What needs to be done: The response must reproduce exactly every line of the material below holding the word "Trực".

Extracted material Block Start

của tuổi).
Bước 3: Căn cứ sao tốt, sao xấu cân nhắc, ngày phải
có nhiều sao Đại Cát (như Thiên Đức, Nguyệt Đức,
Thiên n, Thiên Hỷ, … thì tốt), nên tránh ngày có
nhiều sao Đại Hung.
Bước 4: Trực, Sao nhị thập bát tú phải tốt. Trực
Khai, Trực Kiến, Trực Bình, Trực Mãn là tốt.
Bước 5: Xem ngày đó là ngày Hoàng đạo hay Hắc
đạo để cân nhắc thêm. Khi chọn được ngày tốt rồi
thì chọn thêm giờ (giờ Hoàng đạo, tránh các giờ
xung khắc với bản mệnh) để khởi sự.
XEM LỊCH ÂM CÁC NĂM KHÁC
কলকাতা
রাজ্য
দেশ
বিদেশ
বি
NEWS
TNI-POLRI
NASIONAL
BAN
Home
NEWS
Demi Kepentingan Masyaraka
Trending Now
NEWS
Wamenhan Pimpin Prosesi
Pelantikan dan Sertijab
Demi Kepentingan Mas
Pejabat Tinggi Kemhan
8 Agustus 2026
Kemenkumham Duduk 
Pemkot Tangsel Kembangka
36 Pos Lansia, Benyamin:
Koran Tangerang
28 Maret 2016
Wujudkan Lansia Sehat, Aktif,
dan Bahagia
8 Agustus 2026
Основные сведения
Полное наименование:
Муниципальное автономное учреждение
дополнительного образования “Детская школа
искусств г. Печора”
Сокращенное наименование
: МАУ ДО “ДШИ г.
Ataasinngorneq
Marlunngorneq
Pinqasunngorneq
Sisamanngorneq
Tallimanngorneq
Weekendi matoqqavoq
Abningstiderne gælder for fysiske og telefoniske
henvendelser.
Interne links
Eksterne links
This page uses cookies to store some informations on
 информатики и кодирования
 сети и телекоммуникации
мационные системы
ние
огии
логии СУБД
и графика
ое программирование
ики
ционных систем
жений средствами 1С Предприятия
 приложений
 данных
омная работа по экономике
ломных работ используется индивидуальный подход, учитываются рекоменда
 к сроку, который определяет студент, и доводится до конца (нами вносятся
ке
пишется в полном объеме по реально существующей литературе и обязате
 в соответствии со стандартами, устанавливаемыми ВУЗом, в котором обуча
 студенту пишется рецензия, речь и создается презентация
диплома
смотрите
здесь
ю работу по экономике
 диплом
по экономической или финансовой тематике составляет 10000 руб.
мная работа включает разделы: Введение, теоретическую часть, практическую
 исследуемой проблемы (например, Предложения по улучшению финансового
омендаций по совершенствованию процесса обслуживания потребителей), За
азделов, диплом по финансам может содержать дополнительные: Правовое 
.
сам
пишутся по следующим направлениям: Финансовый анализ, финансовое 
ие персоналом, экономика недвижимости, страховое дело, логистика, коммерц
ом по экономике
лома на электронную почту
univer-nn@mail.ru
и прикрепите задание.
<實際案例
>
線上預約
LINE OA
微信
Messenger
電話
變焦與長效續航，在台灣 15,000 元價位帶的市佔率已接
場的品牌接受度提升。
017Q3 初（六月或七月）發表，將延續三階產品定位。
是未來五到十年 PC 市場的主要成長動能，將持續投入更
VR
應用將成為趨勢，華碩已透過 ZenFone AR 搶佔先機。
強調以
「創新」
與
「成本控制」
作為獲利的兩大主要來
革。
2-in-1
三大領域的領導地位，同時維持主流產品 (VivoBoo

Extracted material Block End

Task response:
Bước 4: Trực, Sao nhị thập bát tú phải tốt. Trực
Khai, Trực Kiến, Trực Bình, Trực Mãn là tốt.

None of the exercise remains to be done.